Maintenant âgé de 52 ans, Alain avoue avoir adoré son expérience dans les premiers mois. «Malgré les cotisations élevées qu’on nous demandait pour les stages de formation, soit l’équivalent de 10% de notre salaire annuel, je me sentais à la bonne place et j’étais plus heureux que je ne l’avais jamais été», poursuit-il. Pour la première fois de sa vie, il ne ressentait pas le jugement des autres. Les choses se compliquèrent quelques années plus tard. Toujours sceptique vis- à-vis le message raëlien qu’il trouvait tiré par les cheveux, Alain est devenu trop curieux au goût des haut placés du mouvement. «Lorsque j’ai commencé à poser des questions sur la vraisemblance du discours de Raël, les guides m’ont rapidement fait comprendre que j’étais mieux de me taire», dit-il. Pour le spécialiste des mouvements religieux, Jean Claribard, ce culte irréductible de Raël et sa mission est caractéristique d’une secte.

«J’ai finalement quitté les rangs en 2010 et ce fut pour moi une grande libération», explique Alain. Pour le convaincre de rester, les raëliens lui promirent en vain une rencontre en personne avec le créateur du mouvement, Claude Vorilhon. Sa décision était déjà prise. Plusieurs experts avancent que le gourou a amassé une fortune de plusieurs millions de dollars sur le dos de ses disciples. Lorsque la question du salaire de Raël est soulevée, la représentante du mouvement au Canada, Marissé Caissy, est catégorique. «Raël, pour sa part, vit comme tous les écrivains, de ses droits d’auteurs, explique-t-elle. Il reçoit une fois par an les dons et cadeaux que souhaitent lui faire les raëliens et d’autres personnes, mais cela sans aucune obligation.» Alain se souvient de ces fameux dons. «À la fin de certaines conférences, des jeunes femmes appelées les anges de Raël attendaient les disciples avec des chapeaux pour amasser de l’argent, se souvient-il. Nous pouvions voir dans le chapeau des billets de 50$ et 100$ et on nous suggérait fortement de faire pareil.»

Messager des Elohim

Ancien journaliste automobile, Claude Vorilhon est un Français né en 1946. Le 15 décembre 1973, il dit avoir été enlevé par des extra-terrestres, appelés les Élohim, qui lui donnèrent la mission de leur construire une ambassade sur la Terre. Selon ses dires, la fin du monde approche et les Élohim reviendraient chercher les «non-violents» pour les sauver d’une mort certaine. Le mouvement s’est propagé dans une vingtaine de pays et compte maintenant plus de 80000 membres dans le monde. Au Québec, Raël a subit les foudres de Guy A. Lepage et de ses invités lors de son passage à l’émission Tout le monde en parle en 2004 où même Pauline Marois l’avait qualifié de «fou à lier». Depuis quelques années, Raël et ses disciples se font plus discrets dans le paysage médiatique québécois.

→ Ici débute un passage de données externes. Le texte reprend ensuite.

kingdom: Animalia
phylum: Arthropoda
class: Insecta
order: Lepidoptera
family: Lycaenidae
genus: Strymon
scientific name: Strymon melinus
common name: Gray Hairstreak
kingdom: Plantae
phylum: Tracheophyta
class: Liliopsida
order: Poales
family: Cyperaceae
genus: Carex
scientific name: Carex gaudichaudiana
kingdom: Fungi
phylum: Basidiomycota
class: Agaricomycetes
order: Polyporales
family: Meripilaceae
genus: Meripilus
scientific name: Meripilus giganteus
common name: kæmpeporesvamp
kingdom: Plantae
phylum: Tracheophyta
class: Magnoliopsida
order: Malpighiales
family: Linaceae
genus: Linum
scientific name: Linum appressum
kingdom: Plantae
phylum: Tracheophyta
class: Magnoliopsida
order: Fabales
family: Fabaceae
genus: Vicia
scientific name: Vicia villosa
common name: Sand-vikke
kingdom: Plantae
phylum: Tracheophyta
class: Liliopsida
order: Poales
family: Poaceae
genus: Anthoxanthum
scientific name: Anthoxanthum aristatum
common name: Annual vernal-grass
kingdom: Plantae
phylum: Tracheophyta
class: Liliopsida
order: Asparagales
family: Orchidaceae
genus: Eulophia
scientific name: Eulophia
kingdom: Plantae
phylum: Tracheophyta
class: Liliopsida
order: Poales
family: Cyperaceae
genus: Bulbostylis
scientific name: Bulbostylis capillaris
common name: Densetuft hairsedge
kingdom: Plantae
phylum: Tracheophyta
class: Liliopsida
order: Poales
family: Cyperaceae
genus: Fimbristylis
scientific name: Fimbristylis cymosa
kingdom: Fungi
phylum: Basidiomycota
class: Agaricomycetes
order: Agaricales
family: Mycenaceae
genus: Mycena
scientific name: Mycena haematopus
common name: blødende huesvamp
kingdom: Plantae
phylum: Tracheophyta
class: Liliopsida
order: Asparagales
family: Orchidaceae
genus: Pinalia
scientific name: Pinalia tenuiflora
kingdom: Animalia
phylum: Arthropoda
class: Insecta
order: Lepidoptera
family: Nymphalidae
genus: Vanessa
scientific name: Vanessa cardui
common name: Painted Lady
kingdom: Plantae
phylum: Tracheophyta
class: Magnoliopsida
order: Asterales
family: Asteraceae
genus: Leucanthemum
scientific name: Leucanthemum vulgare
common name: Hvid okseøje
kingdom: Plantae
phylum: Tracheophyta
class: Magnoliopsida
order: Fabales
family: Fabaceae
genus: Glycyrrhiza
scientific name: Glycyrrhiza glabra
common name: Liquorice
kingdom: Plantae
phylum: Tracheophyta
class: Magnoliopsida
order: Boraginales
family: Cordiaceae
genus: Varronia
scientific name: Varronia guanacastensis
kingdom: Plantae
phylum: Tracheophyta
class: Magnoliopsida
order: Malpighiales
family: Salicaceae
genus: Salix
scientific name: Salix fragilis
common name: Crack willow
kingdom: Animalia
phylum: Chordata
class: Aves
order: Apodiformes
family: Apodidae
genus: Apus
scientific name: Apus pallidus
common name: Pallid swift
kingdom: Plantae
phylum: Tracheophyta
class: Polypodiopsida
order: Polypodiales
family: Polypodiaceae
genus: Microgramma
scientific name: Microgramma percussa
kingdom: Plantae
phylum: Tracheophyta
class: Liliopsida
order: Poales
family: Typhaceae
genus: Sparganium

Le mouvement qui a fêté ses 40 ans d’existence continue à opérer de façon quasi clandestine. Pour celle chargée des relations publiques au Canada, Marrisé Caissy, ceci s’explique par un manque d’ouverture des médias québécois pour les raëliens. Un avis que ne partage pas l’ex-disciple Alain. «Personnellement, je crois que Raël et sa bande veulent s’éloigner des projecteurs pour éviter qu’on découvre toute l’escroquerie derrière ce mouvement religieux, explique-t-il. Il sera intéressant de voir ce qui se passera lorsque Claude Vorilhon rejoindra ses amis Élohim une fois pour toute.»